### Problem statement
In the entries below, copy every line word for word, starting at the line with "genus: Coenonympha" and ending with the line with "scientific name: Carex maculata", both included.

+ + +

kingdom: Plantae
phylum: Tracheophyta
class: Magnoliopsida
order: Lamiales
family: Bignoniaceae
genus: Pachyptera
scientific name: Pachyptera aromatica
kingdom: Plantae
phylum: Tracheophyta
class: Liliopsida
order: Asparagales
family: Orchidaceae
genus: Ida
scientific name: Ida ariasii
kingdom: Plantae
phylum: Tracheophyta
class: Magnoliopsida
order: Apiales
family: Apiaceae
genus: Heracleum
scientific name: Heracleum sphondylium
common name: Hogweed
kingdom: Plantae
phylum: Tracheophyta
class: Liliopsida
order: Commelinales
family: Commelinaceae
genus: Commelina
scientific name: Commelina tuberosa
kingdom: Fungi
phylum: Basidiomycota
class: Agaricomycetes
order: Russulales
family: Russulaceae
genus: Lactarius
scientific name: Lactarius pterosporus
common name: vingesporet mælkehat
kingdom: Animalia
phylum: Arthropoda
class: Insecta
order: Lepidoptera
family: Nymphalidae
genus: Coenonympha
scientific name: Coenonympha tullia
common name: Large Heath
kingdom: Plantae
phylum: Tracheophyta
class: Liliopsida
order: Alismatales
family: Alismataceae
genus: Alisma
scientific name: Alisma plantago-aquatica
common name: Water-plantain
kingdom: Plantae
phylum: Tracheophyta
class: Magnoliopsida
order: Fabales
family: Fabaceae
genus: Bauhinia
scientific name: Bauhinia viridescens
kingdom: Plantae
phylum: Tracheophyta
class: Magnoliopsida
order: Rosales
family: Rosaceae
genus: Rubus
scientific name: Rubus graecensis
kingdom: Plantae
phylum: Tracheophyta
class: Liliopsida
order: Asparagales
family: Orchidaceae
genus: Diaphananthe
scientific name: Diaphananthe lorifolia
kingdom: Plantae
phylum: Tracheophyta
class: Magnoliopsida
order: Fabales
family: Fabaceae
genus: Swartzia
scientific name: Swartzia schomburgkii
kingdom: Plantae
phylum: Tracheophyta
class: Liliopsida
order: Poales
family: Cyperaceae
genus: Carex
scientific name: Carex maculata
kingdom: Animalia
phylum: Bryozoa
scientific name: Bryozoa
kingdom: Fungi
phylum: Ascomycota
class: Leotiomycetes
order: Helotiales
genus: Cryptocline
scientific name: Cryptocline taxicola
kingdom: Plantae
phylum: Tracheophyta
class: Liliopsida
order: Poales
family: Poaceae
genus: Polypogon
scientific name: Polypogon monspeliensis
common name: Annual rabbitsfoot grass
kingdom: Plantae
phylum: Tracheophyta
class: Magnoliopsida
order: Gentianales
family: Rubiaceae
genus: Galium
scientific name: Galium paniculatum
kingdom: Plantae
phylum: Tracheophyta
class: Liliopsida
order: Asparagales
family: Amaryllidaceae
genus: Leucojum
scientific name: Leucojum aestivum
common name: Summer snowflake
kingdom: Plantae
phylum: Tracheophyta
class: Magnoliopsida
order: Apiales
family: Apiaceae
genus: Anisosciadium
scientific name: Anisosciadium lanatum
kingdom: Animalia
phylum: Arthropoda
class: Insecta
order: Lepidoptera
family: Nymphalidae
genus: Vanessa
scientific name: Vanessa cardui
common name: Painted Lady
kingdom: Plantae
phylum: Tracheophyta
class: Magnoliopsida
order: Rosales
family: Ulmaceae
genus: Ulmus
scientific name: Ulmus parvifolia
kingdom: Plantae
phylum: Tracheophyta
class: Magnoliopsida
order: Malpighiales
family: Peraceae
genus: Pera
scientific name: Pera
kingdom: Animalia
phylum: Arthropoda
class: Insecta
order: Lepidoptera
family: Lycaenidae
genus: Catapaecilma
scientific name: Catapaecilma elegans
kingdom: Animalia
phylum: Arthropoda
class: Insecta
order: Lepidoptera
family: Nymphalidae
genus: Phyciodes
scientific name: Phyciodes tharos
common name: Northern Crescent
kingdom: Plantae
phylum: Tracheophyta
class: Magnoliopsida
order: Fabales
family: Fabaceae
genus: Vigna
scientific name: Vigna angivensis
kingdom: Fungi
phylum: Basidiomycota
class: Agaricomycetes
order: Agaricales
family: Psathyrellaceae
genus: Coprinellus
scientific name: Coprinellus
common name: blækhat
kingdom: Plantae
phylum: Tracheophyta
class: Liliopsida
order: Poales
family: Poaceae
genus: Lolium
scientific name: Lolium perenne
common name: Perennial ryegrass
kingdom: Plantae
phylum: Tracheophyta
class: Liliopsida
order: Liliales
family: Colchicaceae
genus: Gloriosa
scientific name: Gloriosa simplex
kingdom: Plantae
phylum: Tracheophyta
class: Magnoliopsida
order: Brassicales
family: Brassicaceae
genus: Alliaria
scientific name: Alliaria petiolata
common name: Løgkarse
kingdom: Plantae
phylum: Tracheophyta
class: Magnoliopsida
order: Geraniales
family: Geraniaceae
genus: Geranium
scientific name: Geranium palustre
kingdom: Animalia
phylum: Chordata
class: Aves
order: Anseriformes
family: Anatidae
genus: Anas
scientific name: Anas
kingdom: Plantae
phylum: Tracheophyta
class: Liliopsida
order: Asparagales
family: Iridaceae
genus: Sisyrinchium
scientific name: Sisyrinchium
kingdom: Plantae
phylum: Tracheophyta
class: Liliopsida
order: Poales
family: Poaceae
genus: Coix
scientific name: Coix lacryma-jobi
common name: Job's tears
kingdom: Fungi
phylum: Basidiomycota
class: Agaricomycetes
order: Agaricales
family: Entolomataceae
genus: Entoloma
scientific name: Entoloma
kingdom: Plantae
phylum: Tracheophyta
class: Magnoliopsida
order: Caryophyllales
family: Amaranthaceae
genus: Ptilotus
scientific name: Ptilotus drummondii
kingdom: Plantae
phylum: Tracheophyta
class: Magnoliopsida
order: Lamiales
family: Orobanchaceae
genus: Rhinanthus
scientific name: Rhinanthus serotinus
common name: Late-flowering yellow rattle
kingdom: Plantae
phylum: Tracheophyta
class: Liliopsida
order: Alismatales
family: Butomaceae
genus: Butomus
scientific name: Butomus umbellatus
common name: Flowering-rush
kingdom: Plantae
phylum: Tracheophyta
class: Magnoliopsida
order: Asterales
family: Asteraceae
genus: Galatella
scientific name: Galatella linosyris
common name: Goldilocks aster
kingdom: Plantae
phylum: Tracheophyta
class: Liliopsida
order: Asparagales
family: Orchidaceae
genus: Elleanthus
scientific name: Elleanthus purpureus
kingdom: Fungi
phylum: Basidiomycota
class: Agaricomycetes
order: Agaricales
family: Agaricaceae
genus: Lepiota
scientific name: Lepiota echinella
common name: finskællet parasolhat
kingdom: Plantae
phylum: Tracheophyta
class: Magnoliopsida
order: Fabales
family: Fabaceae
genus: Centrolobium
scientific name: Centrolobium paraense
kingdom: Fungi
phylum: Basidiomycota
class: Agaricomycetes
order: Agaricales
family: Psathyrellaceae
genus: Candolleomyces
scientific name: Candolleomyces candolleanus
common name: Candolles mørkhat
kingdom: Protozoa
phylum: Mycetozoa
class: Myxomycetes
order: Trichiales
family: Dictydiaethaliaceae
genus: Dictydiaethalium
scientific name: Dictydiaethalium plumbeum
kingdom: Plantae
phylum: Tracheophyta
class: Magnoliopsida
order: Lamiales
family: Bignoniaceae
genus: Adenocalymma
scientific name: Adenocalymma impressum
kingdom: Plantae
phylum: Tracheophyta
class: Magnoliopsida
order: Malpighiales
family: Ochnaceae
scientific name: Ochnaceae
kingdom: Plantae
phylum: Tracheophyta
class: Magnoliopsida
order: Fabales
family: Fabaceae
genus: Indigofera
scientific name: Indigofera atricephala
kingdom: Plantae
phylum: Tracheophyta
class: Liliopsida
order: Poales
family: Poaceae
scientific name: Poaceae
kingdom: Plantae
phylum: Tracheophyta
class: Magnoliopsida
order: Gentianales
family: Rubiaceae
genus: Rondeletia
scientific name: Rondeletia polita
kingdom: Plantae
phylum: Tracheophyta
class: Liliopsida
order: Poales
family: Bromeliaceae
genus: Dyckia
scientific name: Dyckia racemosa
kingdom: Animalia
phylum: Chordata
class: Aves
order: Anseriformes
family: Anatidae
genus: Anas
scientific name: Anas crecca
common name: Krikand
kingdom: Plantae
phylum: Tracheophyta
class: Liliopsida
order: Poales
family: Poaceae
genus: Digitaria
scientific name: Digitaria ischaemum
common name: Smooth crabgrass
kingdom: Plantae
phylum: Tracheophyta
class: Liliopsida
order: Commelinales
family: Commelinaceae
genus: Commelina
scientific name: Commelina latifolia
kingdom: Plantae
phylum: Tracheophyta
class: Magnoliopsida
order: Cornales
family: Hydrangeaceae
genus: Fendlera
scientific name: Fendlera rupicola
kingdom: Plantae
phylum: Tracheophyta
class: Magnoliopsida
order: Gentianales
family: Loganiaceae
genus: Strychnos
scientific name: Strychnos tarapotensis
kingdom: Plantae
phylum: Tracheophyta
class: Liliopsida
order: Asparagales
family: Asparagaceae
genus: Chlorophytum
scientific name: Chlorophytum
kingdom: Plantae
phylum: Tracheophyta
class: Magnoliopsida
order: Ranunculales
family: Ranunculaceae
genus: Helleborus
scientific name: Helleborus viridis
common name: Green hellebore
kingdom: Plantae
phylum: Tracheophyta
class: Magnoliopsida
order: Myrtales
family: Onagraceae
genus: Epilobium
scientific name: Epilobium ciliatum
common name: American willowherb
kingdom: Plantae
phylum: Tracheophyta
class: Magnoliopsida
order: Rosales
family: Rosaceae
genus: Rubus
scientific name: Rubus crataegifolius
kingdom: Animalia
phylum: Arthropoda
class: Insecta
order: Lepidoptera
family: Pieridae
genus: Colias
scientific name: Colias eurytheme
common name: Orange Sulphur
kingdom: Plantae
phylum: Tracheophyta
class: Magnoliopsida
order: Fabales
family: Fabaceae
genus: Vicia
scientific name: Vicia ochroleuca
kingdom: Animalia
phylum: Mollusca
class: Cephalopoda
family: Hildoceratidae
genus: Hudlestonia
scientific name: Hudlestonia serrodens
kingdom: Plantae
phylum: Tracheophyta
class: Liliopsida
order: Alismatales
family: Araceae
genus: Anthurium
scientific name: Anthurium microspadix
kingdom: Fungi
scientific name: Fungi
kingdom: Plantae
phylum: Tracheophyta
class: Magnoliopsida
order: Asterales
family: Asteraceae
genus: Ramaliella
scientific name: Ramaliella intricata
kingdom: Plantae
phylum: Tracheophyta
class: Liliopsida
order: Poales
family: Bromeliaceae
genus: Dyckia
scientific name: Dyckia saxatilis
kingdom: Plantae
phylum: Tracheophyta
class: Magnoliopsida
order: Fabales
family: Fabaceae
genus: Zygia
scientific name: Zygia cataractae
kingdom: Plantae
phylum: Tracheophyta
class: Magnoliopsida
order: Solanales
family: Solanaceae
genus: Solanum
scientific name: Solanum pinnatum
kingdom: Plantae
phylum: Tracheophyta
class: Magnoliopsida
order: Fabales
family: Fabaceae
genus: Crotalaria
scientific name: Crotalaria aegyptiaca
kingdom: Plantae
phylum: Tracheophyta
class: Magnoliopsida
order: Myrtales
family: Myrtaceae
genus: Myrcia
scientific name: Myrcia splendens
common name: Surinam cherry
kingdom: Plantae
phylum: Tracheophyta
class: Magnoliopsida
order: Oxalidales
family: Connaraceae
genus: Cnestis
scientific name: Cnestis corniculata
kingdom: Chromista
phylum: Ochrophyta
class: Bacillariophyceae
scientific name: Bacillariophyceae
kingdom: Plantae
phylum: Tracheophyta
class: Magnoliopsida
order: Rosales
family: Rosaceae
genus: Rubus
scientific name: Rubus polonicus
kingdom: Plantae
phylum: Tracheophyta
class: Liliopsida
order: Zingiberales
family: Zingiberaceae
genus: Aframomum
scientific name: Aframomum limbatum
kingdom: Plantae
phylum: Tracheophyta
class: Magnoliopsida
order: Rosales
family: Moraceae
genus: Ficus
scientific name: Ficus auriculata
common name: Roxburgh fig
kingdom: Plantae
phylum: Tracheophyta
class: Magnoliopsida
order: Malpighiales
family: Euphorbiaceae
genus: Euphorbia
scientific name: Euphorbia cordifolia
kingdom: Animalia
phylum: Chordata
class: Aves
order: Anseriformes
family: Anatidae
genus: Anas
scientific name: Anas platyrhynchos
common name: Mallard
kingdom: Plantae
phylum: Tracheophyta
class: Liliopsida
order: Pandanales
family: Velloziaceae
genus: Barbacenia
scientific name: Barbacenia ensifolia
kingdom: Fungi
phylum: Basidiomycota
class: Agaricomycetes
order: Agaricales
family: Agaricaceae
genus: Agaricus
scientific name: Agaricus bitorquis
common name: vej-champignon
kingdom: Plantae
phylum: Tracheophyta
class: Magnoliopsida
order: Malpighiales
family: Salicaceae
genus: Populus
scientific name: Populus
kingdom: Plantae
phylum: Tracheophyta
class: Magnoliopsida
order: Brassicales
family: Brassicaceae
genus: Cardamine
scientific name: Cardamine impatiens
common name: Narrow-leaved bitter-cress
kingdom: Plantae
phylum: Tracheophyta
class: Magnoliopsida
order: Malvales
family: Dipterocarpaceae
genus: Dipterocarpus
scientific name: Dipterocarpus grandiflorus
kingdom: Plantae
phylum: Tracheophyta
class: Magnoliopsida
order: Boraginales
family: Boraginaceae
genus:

+ + +

### Result of this task
genus: Coenonympha
scientific name: Coenonympha tullia
common name: Large Heath
kingdom: Plantae
phylum: Tracheophyta
class: Liliopsida
order: Alismatales
family: Alismataceae
genus: Alisma
scientific name: Alisma plantago-aquatica
common name: Water-plantain
kingdom: Plantae
phylum: Tracheophyta
class: Magnoliopsida
order: Fabales
family: Fabaceae
genus: Bauhinia
scientific name: Bauhinia viridescens
kingdom: Plantae
phylum: Tracheophyta
class: Magnoliopsida
order: Rosales
family: Rosaceae
genus: Rubus
scientific name: Rubus graecensis
kingdom: Plantae
phylum: Tracheophyta
class: Liliopsida
order: Asparagales
family: Orchidaceae
genus: Diaphananthe
scientific name: Diaphananthe lorifolia
kingdom: Plantae
phylum: Tracheophyta
class: Magnoliopsida
order: Fabales
family: Fabaceae
genus: Swartzia
scientific name: Swartzia schomburgkii
kingdom: Plantae
phylum: Tracheophyta
class: Liliopsida
order: Poales
family: Cyperaceae
genus: Carex
scientific name: Carex maculata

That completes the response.